EXERCISE INSTRUCTIONS:
• A. Please condense the paragraph of the road wheel patent text that begins "Tracked vehicles have wheels" into a short bulleted list that keeps its main facts.
• B. Write the next part of the road wheel patent text, beginning right after its final sentence.

EXCERPTED TEXT:
--------------------------------

TRACKED VEHICLE WHEEL

Abstract

A road wheel for a tracked vehicle is provided with a circular mounting flange having a dished wall extending radially outwards and circumferentially therefrom, a peripheral rim having a first edge and a second edge with the rim connected to an outer edge of the dished wall at an intermediate region of the rim, and a first lip extending from the first edge. Another road wheel for a tracked vehicle is provided with a mounting flange, a peripheral rim, at least one inner dished wall, at least one outer dished wall offset from the inner dished wall along the flange, and at least two connector walls with each connector wall extending between the inner dished wall, outer dished wall, and the peripheral rim.

Description

BACKGROUND

1. Technical Field

The invention relates to road wheels for tracked vehicles.

2. Background Art

Tracked vehicles have wheels, also known as road wheels, which interface with the track of the vehicle. Tracked vehicles have applications in military use, heavy commercial use, and others where the vehicle may travel over uneven terrain. There are several types of road wheels, including rolled steel wheels, which are heavy and long lasting, and forged aluminum with bolt-on steel wear rings, which are heavy and expensive. Reducing the weight of the wheels may be used to reduce the overall vehicle weight, thereby increasing fuel efficiencies.

SUMMARY

One embodiment of the invention includes a road wheel for a tracked vehicle. The road wheel has a circular mounting flange with a dished wall extending radially outwards and circumferentially therefrom. A peripheral rim, with a first edge and a second edge, is connected to an outer edge of the dished wall at an intermediate region of the rim. A first lip extends from the first edge.

Another embodiment includes a road wheel assembly for a tracked vehicle. The road wheel assembly has a first road wheel with a mounting flange with a dished wall extending radially outwards and circumferentially therefrom, and a peripheral rim with an inner edge and a outer edge. The peripheral rim is connected to an outer edge of the dished wall at an intermediate region of the rim, and an inner lip extends from the inner edge of the rim. The road wheel assembly also has a second road wheel with a mounting flange with a dished wall extending radially outwards and circumferentially therefrom, and a peripheral rim with a inner edge and a outer edge. The peripheral rim is connected to an outer edge of the dished wall at an intermediate region of the rim. An inner lip extends from the inner edge of the rim. The mounting flange of the first wheel is connected to the mounting flange of the second wheel, such that the inner lip of the first wheel is adjacent to the inner lip of the second wheel, thereby defining a groove therebetween to interact with a guide on a track.

--------------------------------

GIVEN DATA:
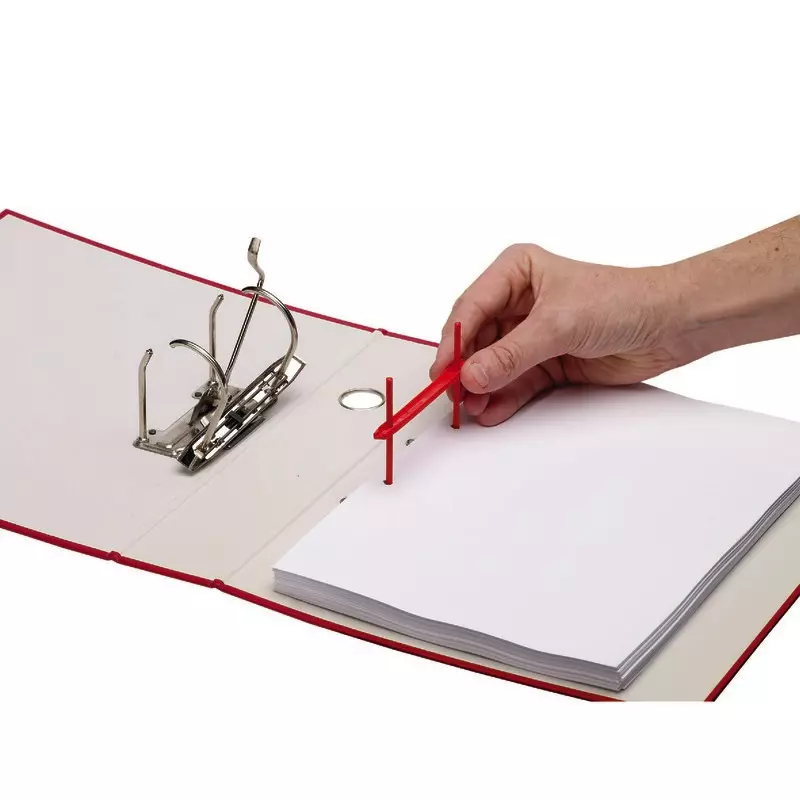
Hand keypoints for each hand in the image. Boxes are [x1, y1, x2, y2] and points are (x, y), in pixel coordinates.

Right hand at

--------------------------------

ANSWERS BY ITEM:
• A.
- Tracked vehicles have road wheels that interface with the vehicle's track.
- These vehicles are used in military work, heavy commercial work and other settings where they may travel over uneven terrain.
- Road wheel types include:
  - rolled steel wheels, which are heavy and long lasting
  - forged aluminum wheels with bolt-on steel wear rings, which are heavy and expensive
- Lighter wheels can reduce overall vehicle weight and so increase fuel efficiency.

• B.
A further embodiment includes a road wheel for a tracked vehicle with a mounting flange, and a peripheral rim having a inner edge and a outer edge. At least one inner dished wall extends from the mounting flange radially outwards to the inner edge of the rim. At least one outer dished wall extends from the mounting flange radially outwards to the outer edge of the rim. The outer dished wall is offset from the inner dished wall along the flange. The road wheel also has at least two connector walls, where each connector wall extends between the inner dished wall, outer dished wall, and the peripheral rim.

BRIEF DESCRIPTION OF THE DRAWINGS

FIG. 1 is a perspective view of a pair of road wheels and a section of track according to an embodiment;

FIG. 2 is a partial side view of the pair of road wheels and section of track shown in FIG. 1;

FIG. 3 is a sectional view of a road wheel according to another embodiment;

FIG. 4 is a sectional perspective view of the road wheel of FIG. 3;

FIG. 5 is another sectional view of the road wheel of FIG. 3;

FIG. 6 is front view of the road wheel of FIG. 3;

FIG. 7 is a front perspective view of the road wheel of FIG. 3;

FIG. 8 is a rear view of the road wheel of FIG. 3;

FIG. 9 is a rear perspective view of the road wheel of FIG. 3;

FIG. 10 is perspective view of a pair of road wheels according to the embodiment shown in FIG. 3;

FIG. 11 is a sectional view of a road wheel according to yet another embodiment;

FIG. 12 is a sectional perspective view of the road wheel of FIG. 11;

FIG. 13 is another sectional view of the road wheel of FIG. 11;

FIG. 14 is front view of the road wheel of FIG. 11;

FIG. 15 is a front perspective view of the road wheel of FIG. 11;

FIG. 16 is a rear view of the road wheel of FIG. 11;

FIG. 17 is a rear perspective view of the road wheel of FIG. 11;

FIG. 18 is a sectional view of a road wheel according to a further embodiment;

FIG. 19 is a sectional perspective view of the road wheel of FIG. 18;

FIG. 20 is another sectional view of the road wheel of FIG. 18;

FIG. 21 is front view of the road wheel of FIG. 18;

FIG. 22 is a front perspective view of the road wheel of FIG. 18;

FIG. 23 is a rear view of the road wheel of FIG. 18; and

FIG. 24 is a rear perspective view of the road wheel of FIG. 18.

DETAILED DESCRIPTION

As required, detailed embodiments of the present invention are disclosed herein; however, it is to be understood that the disclosed embodiments are merely exemplary of the invention that may be embodied in various and alternative forms. The figures are not necessarily to scale; some features may be exaggerated or minimized to show details of particular components. Therefore, specific structural and functional details disclosed herein are not to be interpreted as limiting, but merely as a representative basis for the claims and/or as a representative basis for teaching one skilled in the art to variously employ the present invention.

FIGS. 1-2 illustrate a pair of road wheels 100 interacting with a track section 102 of a tracked vehicle. The pair of road wheels 100 has a first road wheel 104, or outer wheel, and a second road wheel 106, or inner wheel, connected to one another along the mounting flange 108 of each wheel. A gap 110 or formed between the wheels 104, 106, which interacts with a guide 112 on the track 102 to retain and align the pair of wheels 100 with the track 102. The interface between the guide 112 and one of the wheels 104, 106 transmits a lateral vehicle load to the track 102 during side slope operations and vehicle cornering, and maintains track alignment.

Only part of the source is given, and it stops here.